Goal of the exercise
Print every entry word for word, but omit the pictures.

[Dataset entries]
________________________

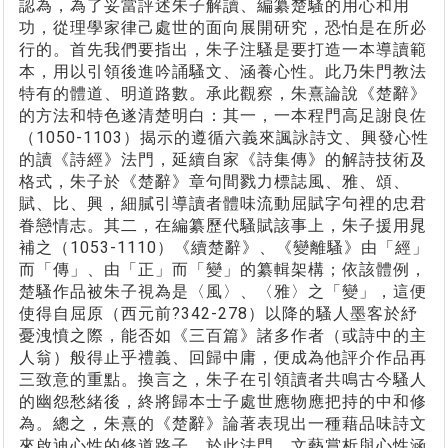
認為，為了妥當評述朱子解讀、編纂楚騷的用心和用
功，從理學家律己處世的面向展開研究，恐怕是在所必
行的。首先我們要指出，朱子注騷是要打造一本導讀範
本，用以引領後進吟誦騷文、涵養心性。此乃朱門教法
特有的體道、明道路數。承此觀察，朱熹論說《楚辭》
的方法和特色遂清楚明白：其一，一本程門高足謝良佐
（1050-1103）揭示的遵循六義來諷詠詩文、興發心性
的讀《詩經》法門，延續自家《詩集傳》的解詩技術及
格式，朱子於《楚辭》章句間戮力標誌風、雅、頌、
賦、比、興，細膩引導讀者體味流動屈賦字句裡的忠君
眷戀情志。其二，在編纂歷代騷賦該事上，朱子援用晁
補之（1053-1110）《續楚辭》、《變離騷》由「經」
而「傳」、由「正」而「變」的纂輯架構；依該體例，
楚騷作品被朱子視為是〈風〉、〈雅〉之「變」，這便
使得自屈原（西元前?342-278）以降的騷人墨客於紓
憂洩憤之際，能否如《三百篇》諸多作者（或詩中的主
人翁）般得止乎禮義、回歸中庸，便成為他評介作品再
三致意的重點。換言之，朱子在引領讀者共鳴古今騷人
的幽怨愁緒後，終將歸本士子處世應物應把持的中和修
為。總之，朱熹的《楚辭》論著表現出一種藉品味詩文
來啟迪心性的修道路子。於此法門，文藝賞析與心性涵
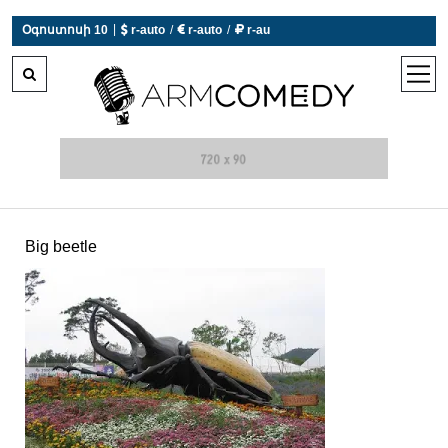
|
Օգոստոսի 10
 r-auto
/
 r-auto
/
 r-au
0°C  Եղանակն այսօր չի աշխատում
open
men
Big beetle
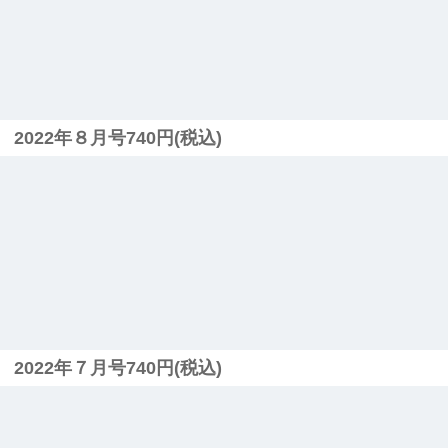
2022年８月号740円(税込)
2022年７月号740円(税込)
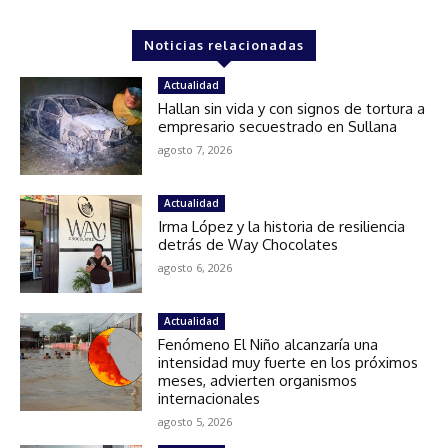
Noticias relacionadas
Actualidad
Hallan sin vida y con signos de tortura a
empresario secuestrado en Sullana
agosto 7, 2026
Actualidad
Irma López y la historia de resiliencia
detrás de Way Chocolates
agosto 6, 2026
Actualidad
Fenómeno El Niño alcanzaría una
intensidad muy fuerte en los próximos
meses, advierten organismos
internacionales
agosto 5, 2026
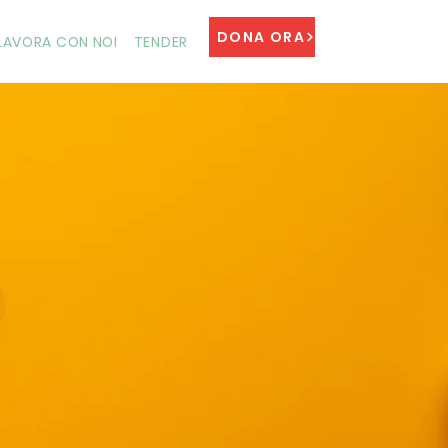
DONA ORA
LAVORA CON NOI
TENDER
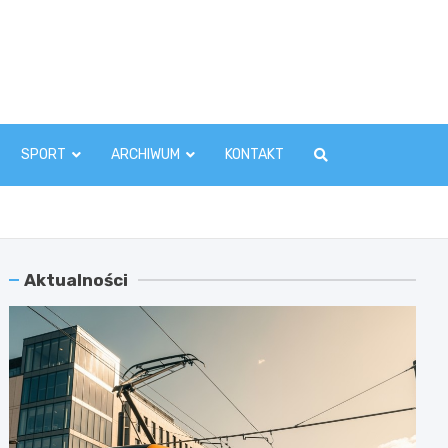
zawaInfo.pl
SPORT
ARCHIWUM
KONTAKT
Aktualności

________________________

Solution
認為，為了妥當評述朱子解讀、編纂楚騷的用心和用
功，從理學家律己處世的面向展開研究，恐怕是在所必
行的。首先我們要指出，朱子注騷是要打造一本導讀範
本，用以引領後進吟誦騷文、涵養心性。此乃朱門教法
特有的體道、明道路數。承此觀察，朱熹論說《楚辭》
的方法和特色遂清楚明白：其一，一本程門高足謝良佐
（1050-1103）揭示的遵循六義來諷詠詩文、興發心性
的讀《詩經》法門，延續自家《詩集傳》的解詩技術及
格式，朱子於《楚辭》章句間戮力標誌風、雅、頌、
賦、比、興，細膩引導讀者體味流動屈賦字句裡的忠君
眷戀情志。其二，在編纂歷代騷賦該事上，朱子援用晁
補之（1053-1110）《續楚辭》、《變離騷》由「經」
而「傳」、由「正」而「變」的纂輯架構；依該體例，
楚騷作品被朱子視為是〈風〉、〈雅〉之「變」，這便
使得自屈原（西元前?342-278）以降的騷人墨客於紓
憂洩憤之際，能否如《三百篇》諸多作者（或詩中的主
人翁）般得止乎禮義、回歸中庸，便成為他評介作品再
三致意的重點。換言之，朱子在引領讀者共鳴古今騷人
的幽怨愁緒後，終將歸本士子處世應物應把持的中和修
為。總之，朱熹的《楚辭》論著表現出一種藉品味詩文
來啟迪心性的修道路子。於此法門，文藝賞析與心性涵
|
Օգոստոսի 10
 r-auto
/
 r-auto
/
 r-au
0°C  Եղանակն այսօր չի աշխատում
open
men
Big beetle
2022年８月号740円(税込)
2022年７月号740円(税込)
Noticias relacionadas
Actualidad
Hallan sin vida y con signos de tortura a
empresario secuestrado en Sullana
agosto 7, 2026
Actualidad
Irma López y la historia de resiliencia
detrás de Way Chocolates
agosto 6, 2026
Actualidad
Fenómeno El Niño alcanzaría una
intensidad muy fuerte en los próximos
meses, advierten organismos
internacionales
agosto 5, 2026
DONA ORA
LAVORA CON NOI
TENDER
zawaInfo.pl
SPORT
ARCHIWUM
KONTAKT
Aktualności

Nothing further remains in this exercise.